## JOB
In the lines below, could you substitute "group" for every "series" and leave everything else unchanged? Write the lines out again without the pictures.

━━ PROVIDED MATERIAL ━━

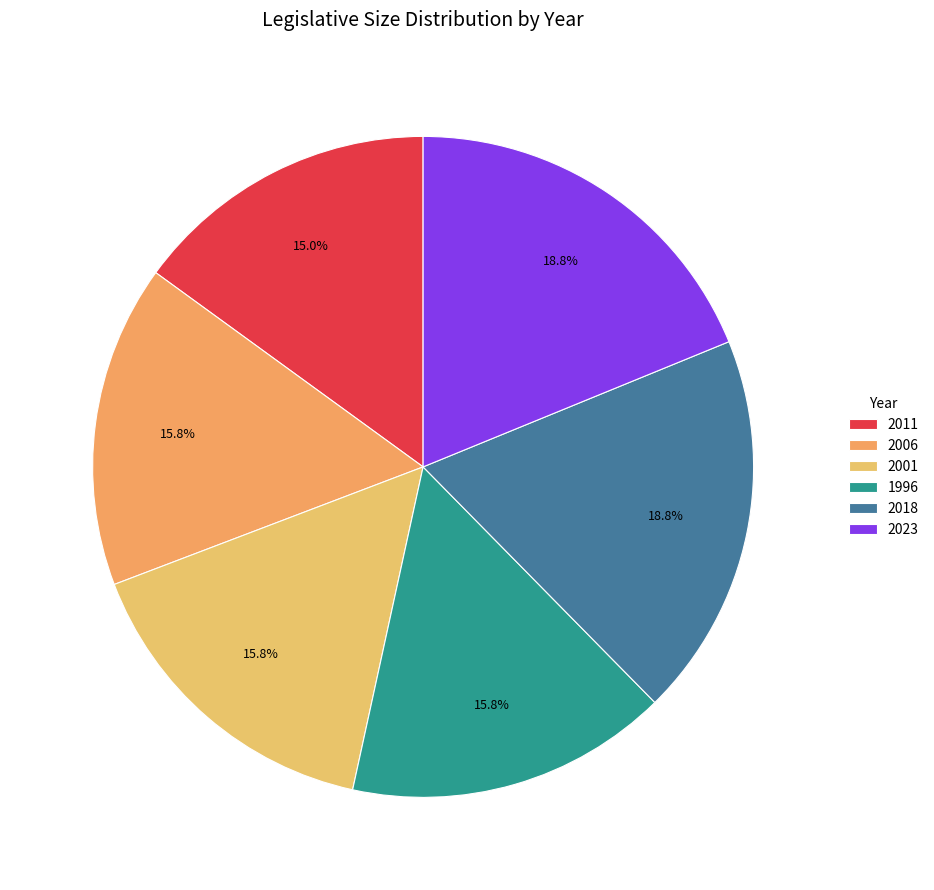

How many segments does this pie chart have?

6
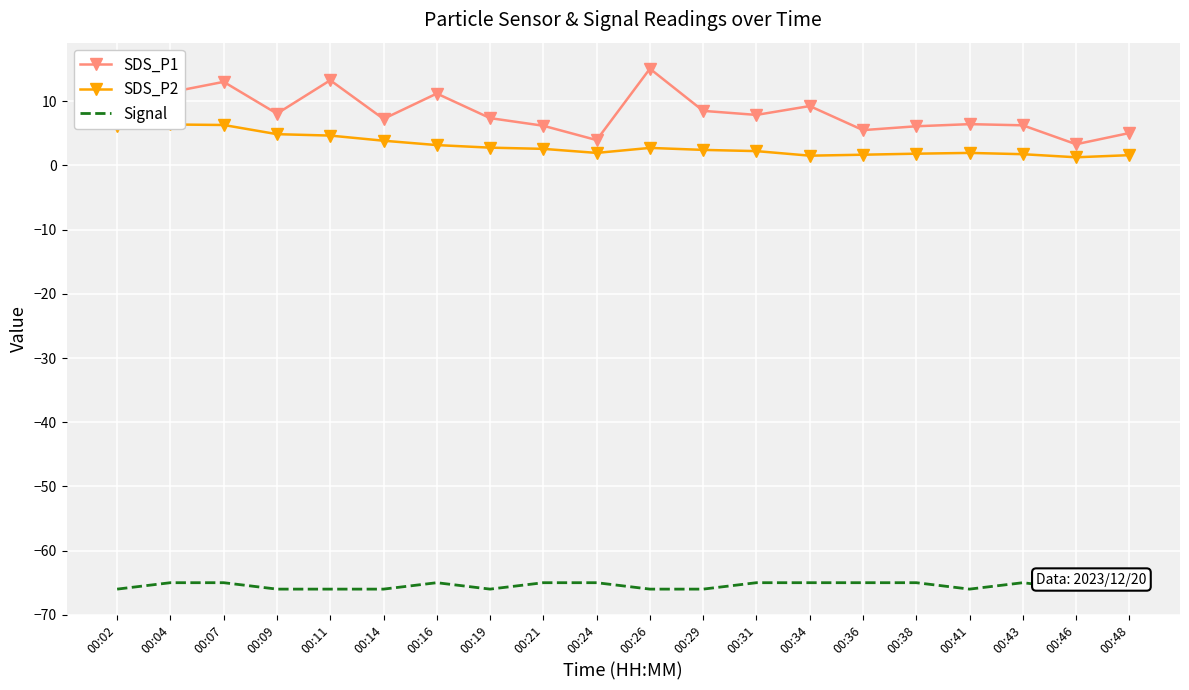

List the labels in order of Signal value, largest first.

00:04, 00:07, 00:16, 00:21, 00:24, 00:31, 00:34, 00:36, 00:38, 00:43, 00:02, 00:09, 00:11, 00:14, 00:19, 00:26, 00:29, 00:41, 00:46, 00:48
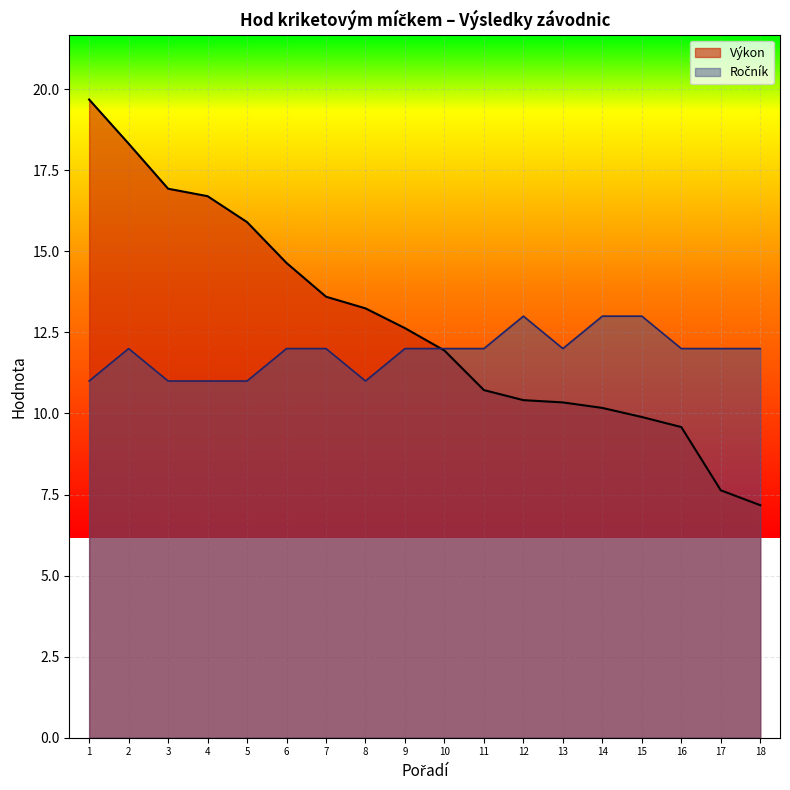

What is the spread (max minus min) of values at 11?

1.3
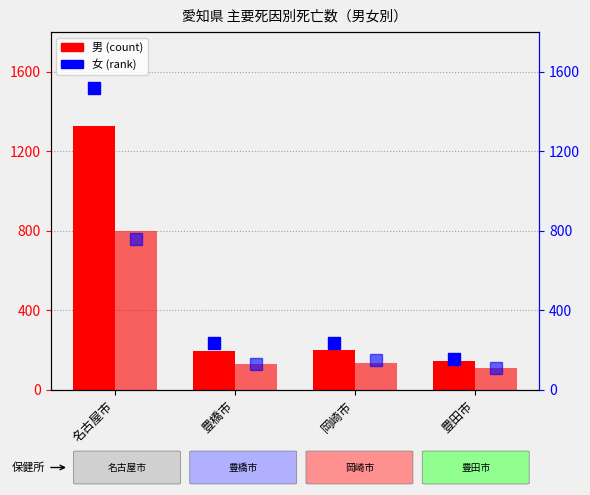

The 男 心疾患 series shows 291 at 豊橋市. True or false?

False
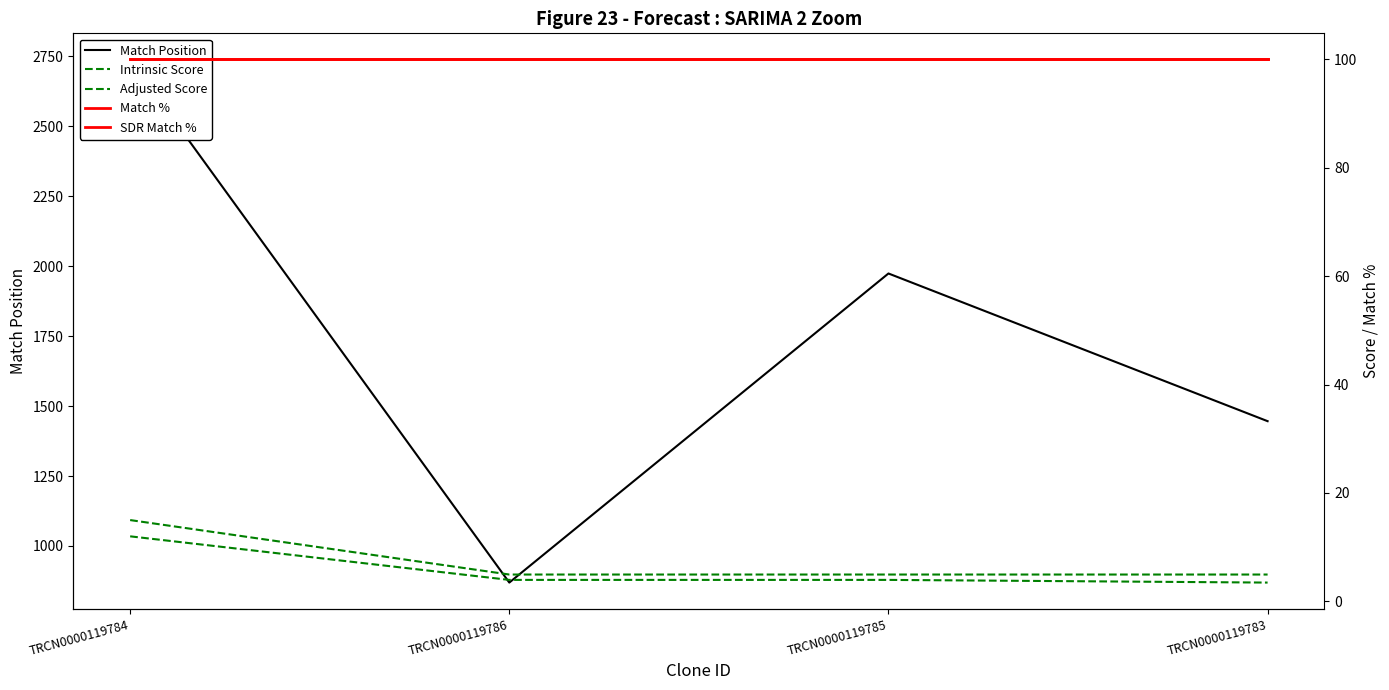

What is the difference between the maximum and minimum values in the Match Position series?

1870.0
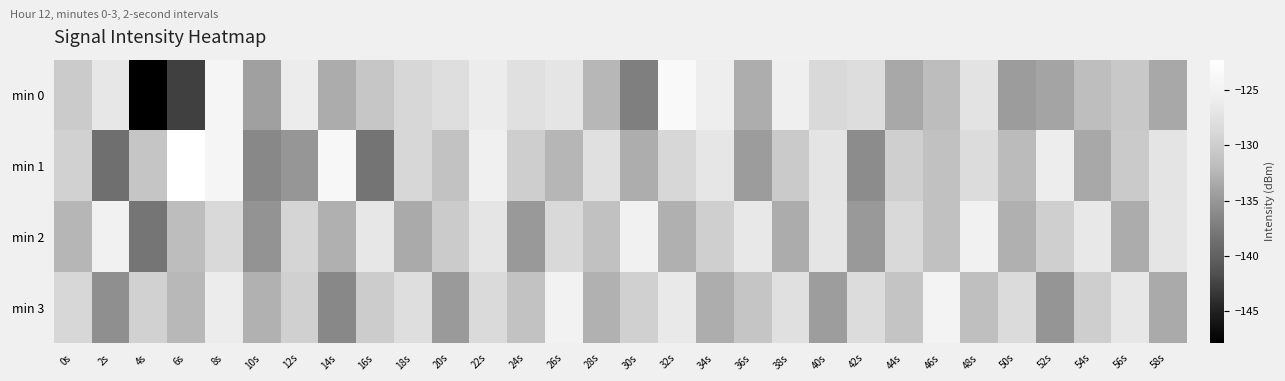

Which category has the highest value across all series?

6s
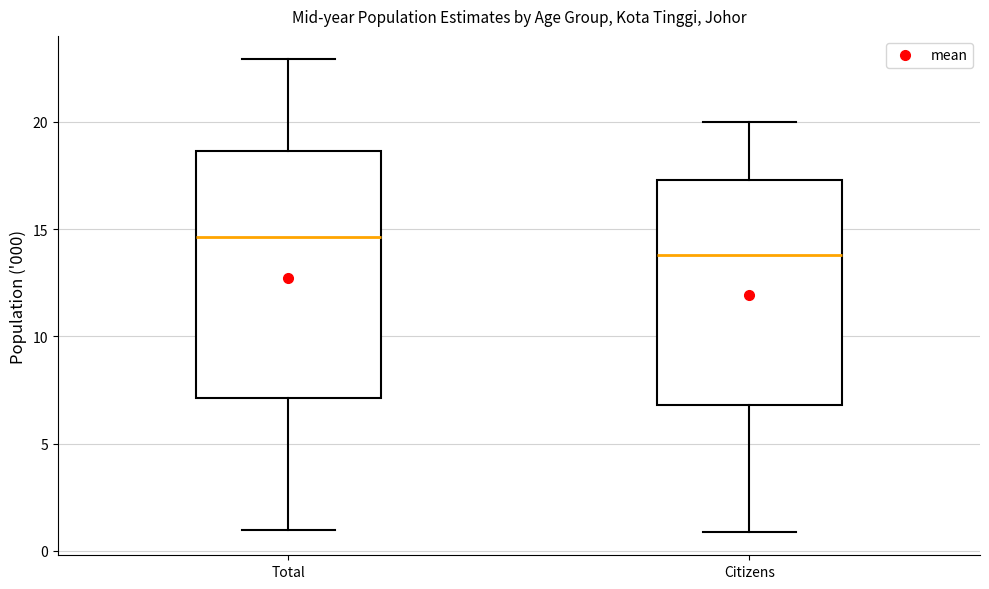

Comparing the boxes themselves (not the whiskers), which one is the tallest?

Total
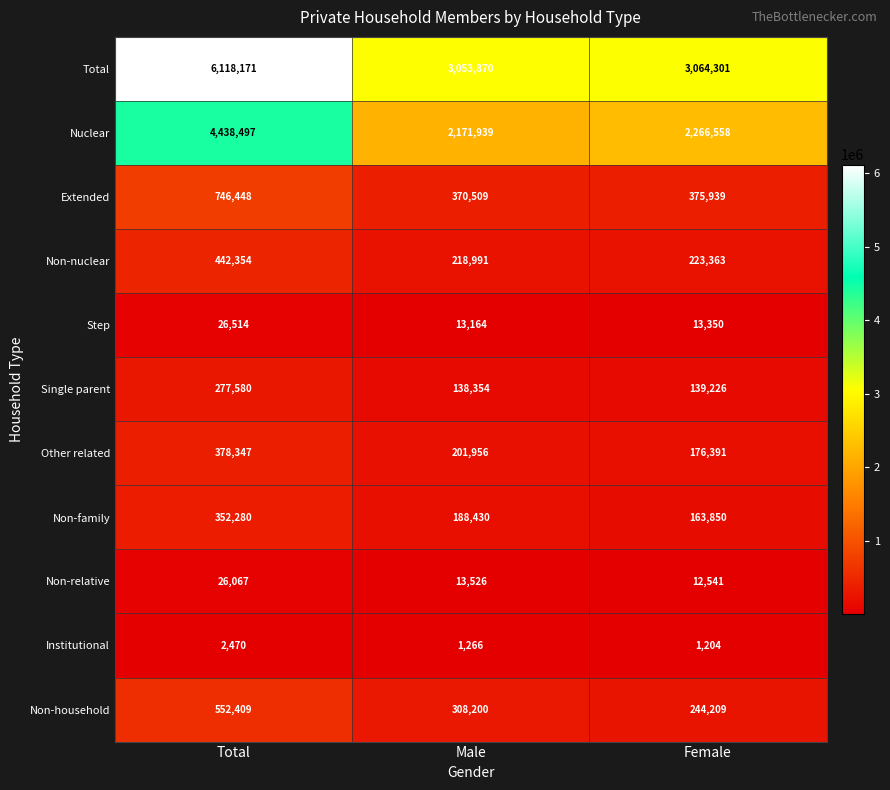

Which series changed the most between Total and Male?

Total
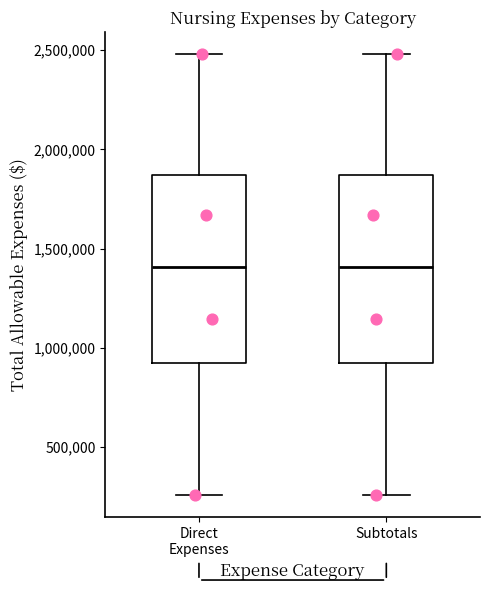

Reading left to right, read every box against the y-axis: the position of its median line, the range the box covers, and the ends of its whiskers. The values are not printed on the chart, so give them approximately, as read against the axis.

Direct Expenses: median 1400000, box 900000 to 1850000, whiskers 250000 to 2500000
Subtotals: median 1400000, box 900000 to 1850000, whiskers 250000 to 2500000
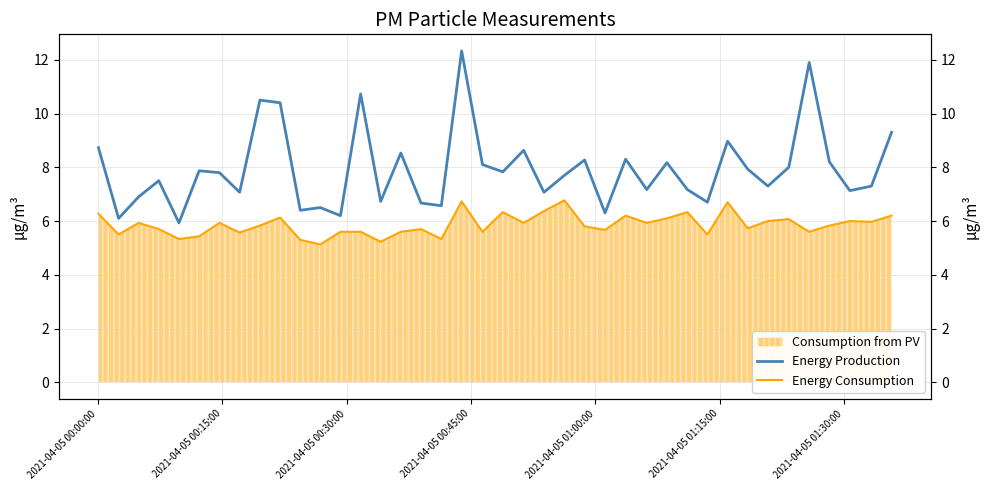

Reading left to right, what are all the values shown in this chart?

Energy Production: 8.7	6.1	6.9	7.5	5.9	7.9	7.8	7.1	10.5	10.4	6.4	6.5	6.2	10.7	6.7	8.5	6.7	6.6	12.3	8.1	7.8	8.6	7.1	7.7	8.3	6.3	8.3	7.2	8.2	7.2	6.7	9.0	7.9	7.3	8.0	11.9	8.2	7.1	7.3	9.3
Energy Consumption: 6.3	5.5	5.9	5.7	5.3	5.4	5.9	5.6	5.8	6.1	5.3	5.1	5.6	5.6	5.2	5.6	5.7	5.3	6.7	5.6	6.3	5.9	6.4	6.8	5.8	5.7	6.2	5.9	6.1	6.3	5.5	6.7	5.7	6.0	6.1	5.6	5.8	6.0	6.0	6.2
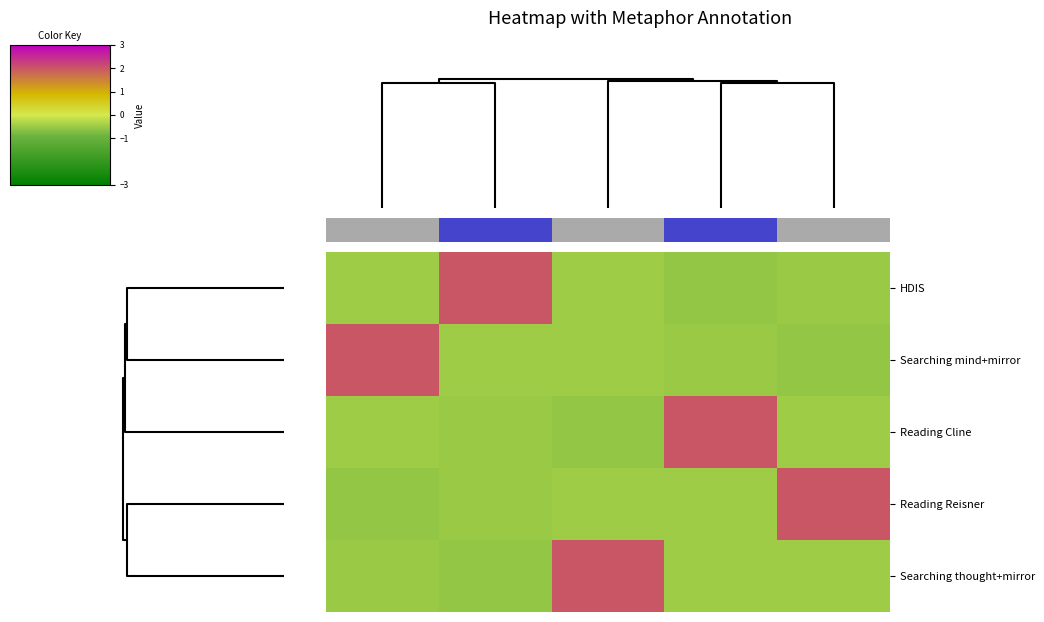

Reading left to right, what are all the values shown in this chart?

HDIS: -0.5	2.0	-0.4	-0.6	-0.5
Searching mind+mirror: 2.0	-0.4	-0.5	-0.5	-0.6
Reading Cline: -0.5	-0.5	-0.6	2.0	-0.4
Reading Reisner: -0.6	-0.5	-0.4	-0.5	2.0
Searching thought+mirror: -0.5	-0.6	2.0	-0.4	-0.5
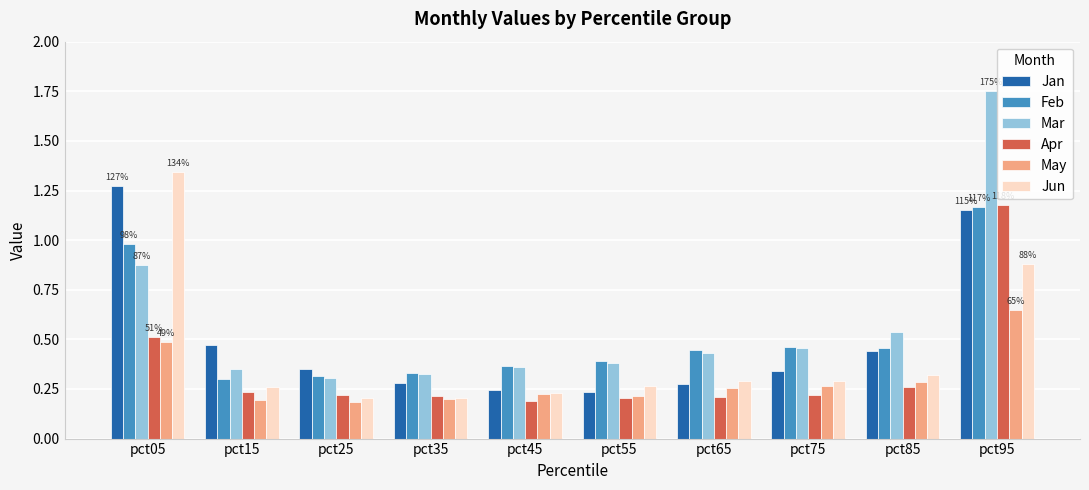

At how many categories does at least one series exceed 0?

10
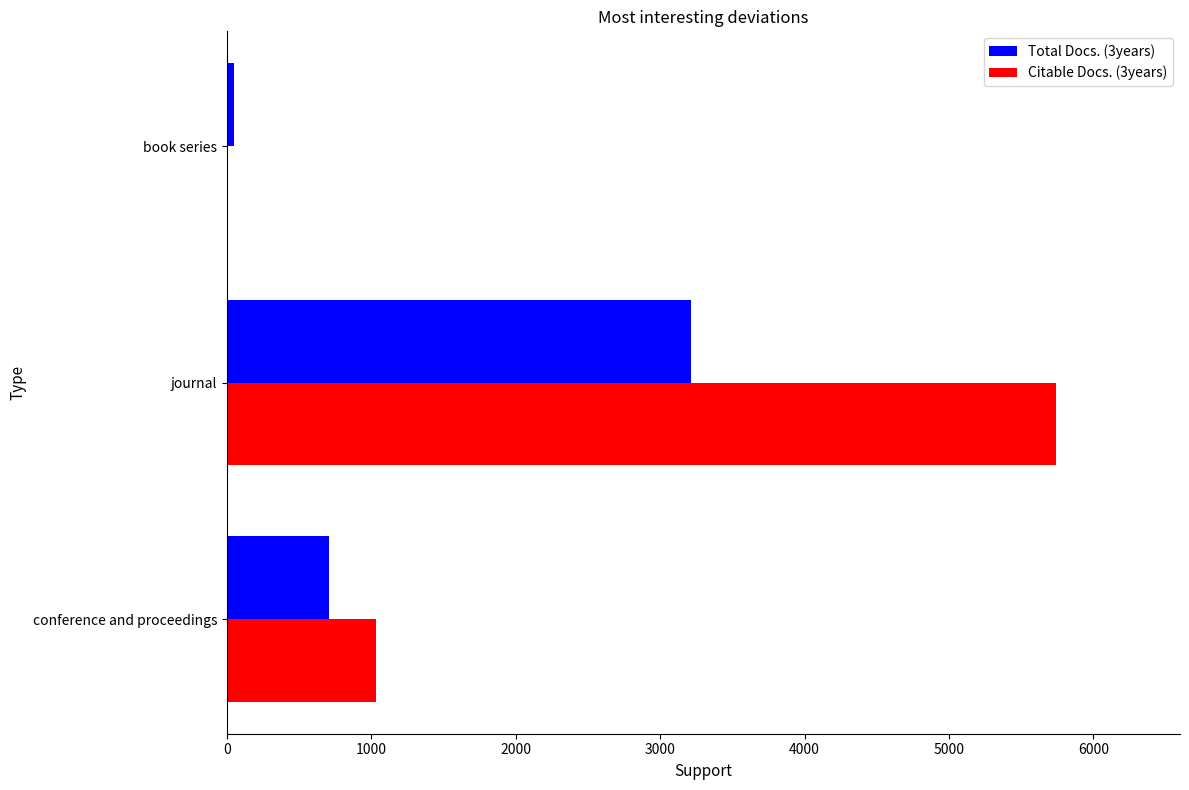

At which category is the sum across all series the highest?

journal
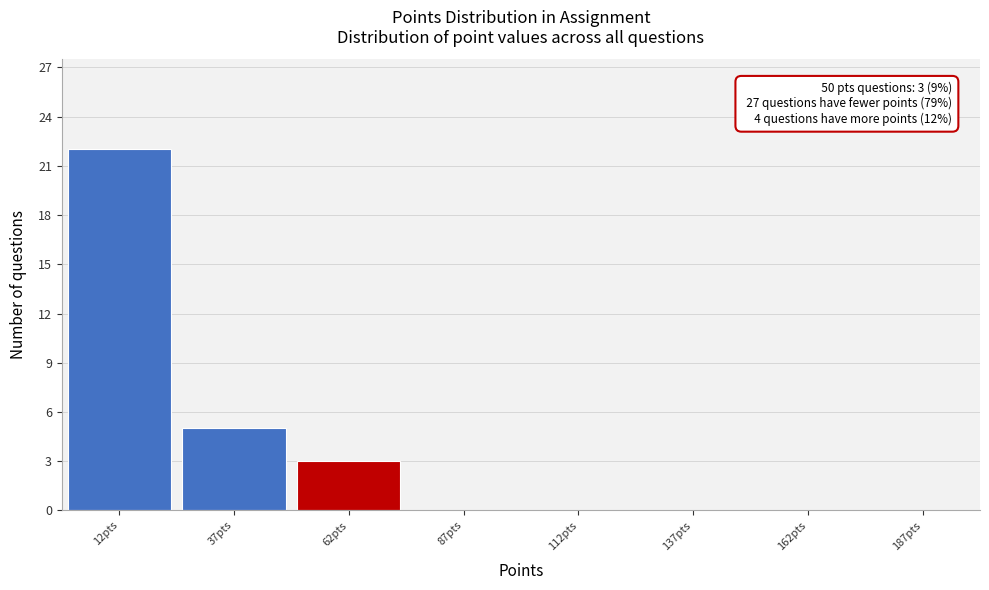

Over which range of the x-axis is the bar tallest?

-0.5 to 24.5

━━━

## ANSWER BOX
How many segments does this pie chart have?

6

List the labels in order of Signal value, largest first.

00:04, 00:07, 00:16, 00:21, 00:24, 00:31, 00:34, 00:36, 00:38, 00:43, 00:02, 00:09, 00:11, 00:14, 00:19, 00:26, 00:29, 00:41, 00:46, 00:48

What is the spread (max minus min) of values at 11?

1.3

The 男 心疾患 group shows 291 at 豊橋市. True or false?

False

What is the difference between the maximum and minimum values in the Match Position group?

1870.0

Which category has the highest value across all group?

6s

Comparing the boxes themselves (not the whiskers), which one is the tallest?

Total

Which group changed the most between Total and Male?

Total

Reading left to right, read every box against the y-axis: the position of its median line, the range the box covers, and the ends of its whiskers. The values are not printed on the chart, so give them approximately, as read against the axis.

Direct Expenses: median 1400000, box 900000 to 1850000, whiskers 250000 to 2500000
Subtotals: median 1400000, box 900000 to 1850000, whiskers 250000 to 2500000

Reading left to right, what are all the values shown in this chart?

Energy Production: 8.7	6.1	6.9	7.5	5.9	7.9	7.8	7.1	10.5	10.4	6.4	6.5	6.2	10.7	6.7	8.5	6.7	6.6	12.3	8.1	7.8	8.6	7.1	7.7	8.3	6.3	8.3	7.2	8.2	7.2	6.7	9.0	7.9	7.3	8.0	11.9	8.2	7.1	7.3	9.3
Energy Consumption: 6.3	5.5	5.9	5.7	5.3	5.4	5.9	5.6	5.8	6.1	5.3	5.1	5.6	5.6	5.2	5.6	5.7	5.3	6.7	5.6	6.3	5.9	6.4	6.8	5.8	5.7	6.2	5.9	6.1	6.3	5.5	6.7	5.7	6.0	6.1	5.6	5.8	6.0	6.0	6.2

Reading left to right, what are all the values shown in this chart?

HDIS: -0.5	2.0	-0.4	-0.6	-0.5
Searching mind+mirror: 2.0	-0.4	-0.5	-0.5	-0.6
Reading Cline: -0.5	-0.5	-0.6	2.0	-0.4
Reading Reisner: -0.6	-0.5	-0.4	-0.5	2.0
Searching thought+mirror: -0.5	-0.6	2.0	-0.4	-0.5

At how many categories does at least one group exceed 0?

10

At which category is the sum across all group the highest?

journal

Over which range of the x-axis is the bar tallest?

-0.5 to 24.5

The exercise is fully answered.